-- start Supplied passage --

Live Updates From Iowa, 2 Days Before the Caucuses

NORTH LIBERTY — John Kerry, the former secretary of state and presidential nominee, had just ticked through Joseph R. Biden Jr.’s record and his character as he urged Iowans to caucus for his longtime Senate colleague. Then he closed with a rhyme of sorts about Mr. Biden’s ability to defeat President Trump.

“He’s going to slice him and dice him,” he said. “He’s going to whack him and smack him. He’s going to mush him and crush him. He is going to beat him like a drum until this nightmare is done.”

NORTH LIBERTY — Mr. Biden has been leaning heavily on a stable of surrogates to boost his message in the final weeks before the Iowa caucuses. In attendance at his first event of the day here: Representative Abby Finkenauer, Democrat of Iowa, who helped kick off the event, and former Secretary of State John Kerry, the 2004 Democratic nominee who won the Iowa caucuses.

-- end Supplied passage --
-- start Given records --

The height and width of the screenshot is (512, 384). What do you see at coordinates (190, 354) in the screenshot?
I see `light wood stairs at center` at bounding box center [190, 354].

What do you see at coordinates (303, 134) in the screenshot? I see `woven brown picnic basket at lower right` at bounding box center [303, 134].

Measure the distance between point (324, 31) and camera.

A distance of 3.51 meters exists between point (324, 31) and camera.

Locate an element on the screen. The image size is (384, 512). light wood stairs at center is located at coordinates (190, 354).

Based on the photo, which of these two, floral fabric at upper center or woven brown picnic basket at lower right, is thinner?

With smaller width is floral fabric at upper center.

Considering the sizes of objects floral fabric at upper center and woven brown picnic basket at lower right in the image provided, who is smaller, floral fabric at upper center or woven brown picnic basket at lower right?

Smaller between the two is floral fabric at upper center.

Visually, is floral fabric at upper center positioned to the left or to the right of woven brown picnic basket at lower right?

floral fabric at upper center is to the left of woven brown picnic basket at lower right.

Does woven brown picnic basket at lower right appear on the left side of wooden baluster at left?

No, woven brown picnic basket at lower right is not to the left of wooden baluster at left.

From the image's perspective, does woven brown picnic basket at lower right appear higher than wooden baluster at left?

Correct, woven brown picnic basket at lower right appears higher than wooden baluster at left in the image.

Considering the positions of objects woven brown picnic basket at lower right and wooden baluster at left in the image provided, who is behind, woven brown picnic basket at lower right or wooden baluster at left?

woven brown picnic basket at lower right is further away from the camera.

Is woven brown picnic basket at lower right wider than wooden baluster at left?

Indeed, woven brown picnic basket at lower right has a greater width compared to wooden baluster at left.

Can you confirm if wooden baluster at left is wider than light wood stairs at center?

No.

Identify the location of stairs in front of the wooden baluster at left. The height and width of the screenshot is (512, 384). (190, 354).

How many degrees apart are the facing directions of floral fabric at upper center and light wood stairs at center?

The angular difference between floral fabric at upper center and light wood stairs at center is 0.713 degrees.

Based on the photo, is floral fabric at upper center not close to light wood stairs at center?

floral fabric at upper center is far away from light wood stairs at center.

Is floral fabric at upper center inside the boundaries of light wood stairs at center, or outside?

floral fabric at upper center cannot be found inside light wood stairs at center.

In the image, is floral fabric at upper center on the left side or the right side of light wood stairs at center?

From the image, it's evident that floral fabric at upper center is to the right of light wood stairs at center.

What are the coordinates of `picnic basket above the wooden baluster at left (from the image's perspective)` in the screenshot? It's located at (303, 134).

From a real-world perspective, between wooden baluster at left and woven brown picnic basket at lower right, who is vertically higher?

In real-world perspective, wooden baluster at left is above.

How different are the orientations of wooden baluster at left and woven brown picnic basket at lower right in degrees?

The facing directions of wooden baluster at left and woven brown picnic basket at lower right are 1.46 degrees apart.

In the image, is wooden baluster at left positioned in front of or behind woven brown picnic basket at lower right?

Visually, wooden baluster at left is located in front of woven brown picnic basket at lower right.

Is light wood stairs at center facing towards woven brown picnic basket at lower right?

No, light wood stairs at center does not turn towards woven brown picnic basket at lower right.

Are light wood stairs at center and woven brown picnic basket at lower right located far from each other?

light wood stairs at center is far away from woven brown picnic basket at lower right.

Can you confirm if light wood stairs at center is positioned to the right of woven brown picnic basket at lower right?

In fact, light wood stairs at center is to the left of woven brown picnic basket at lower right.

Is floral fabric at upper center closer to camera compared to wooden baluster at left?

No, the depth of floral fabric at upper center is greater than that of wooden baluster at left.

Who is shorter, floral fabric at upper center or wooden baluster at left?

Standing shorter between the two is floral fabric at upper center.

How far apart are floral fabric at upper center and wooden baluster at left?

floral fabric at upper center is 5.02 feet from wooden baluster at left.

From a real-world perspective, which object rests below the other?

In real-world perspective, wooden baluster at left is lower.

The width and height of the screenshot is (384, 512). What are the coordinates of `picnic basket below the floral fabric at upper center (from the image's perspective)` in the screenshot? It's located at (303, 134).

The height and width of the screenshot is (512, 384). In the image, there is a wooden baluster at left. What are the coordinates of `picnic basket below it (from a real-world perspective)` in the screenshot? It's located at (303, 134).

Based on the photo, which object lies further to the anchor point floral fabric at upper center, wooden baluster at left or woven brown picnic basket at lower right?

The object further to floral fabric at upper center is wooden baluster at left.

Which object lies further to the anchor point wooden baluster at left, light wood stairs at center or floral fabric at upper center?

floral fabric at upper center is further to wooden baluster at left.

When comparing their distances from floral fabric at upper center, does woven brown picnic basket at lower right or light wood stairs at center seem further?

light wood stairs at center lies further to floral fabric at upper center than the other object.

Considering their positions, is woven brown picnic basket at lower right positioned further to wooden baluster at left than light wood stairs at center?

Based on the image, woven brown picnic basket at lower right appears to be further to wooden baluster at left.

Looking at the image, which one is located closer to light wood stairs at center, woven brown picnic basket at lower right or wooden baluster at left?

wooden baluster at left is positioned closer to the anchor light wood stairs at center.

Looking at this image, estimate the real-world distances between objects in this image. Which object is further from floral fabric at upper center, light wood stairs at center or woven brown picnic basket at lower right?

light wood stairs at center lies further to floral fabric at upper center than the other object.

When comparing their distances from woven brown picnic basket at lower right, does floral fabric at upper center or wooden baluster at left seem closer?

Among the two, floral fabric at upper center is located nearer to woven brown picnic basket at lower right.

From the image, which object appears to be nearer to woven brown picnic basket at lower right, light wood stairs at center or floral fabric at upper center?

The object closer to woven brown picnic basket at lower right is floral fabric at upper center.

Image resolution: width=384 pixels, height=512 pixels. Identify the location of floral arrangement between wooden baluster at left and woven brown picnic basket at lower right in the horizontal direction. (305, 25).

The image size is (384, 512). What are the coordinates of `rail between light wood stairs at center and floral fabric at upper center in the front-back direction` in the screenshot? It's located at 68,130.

-- end Given records --

**Things to do:**
[1] Answer these questions from the Iowa caucus updates:
(a) For whom did John Kerry urge Iowans to caucus?
(b) Kerry said Mr. Biden would beat President Trump like what?
(c) Which Iowa representative helped kick off Mr. Biden's first event of the day?
[2] Copy from the Iowa caucus updates, word for word, the part that opens with the words containing "NORTH LIBERTY — Mr." and closes with "won the Iowa caucuses.".
The records are separate material, unconnected to the Iowa caucus updates.

**Answers to each task:**
[1]
(a) Joseph R. Biden Jr., his longtime Senate colleague
(b) A drum
(c) Representative Abby Finkenauer, Democrat of Iowa

[2]
NORTH LIBERTY — Mr. Biden has been leaning heavily on a stable of surrogates to boost his message in the final weeks before the Iowa caucuses. In attendance at his first event of the day here: Representative Abby Finkenauer, Democrat of Iowa, who helped kick off the event, and former Secretary of State John Kerry, the 2004 Democratic nominee who won the Iowa caucuses.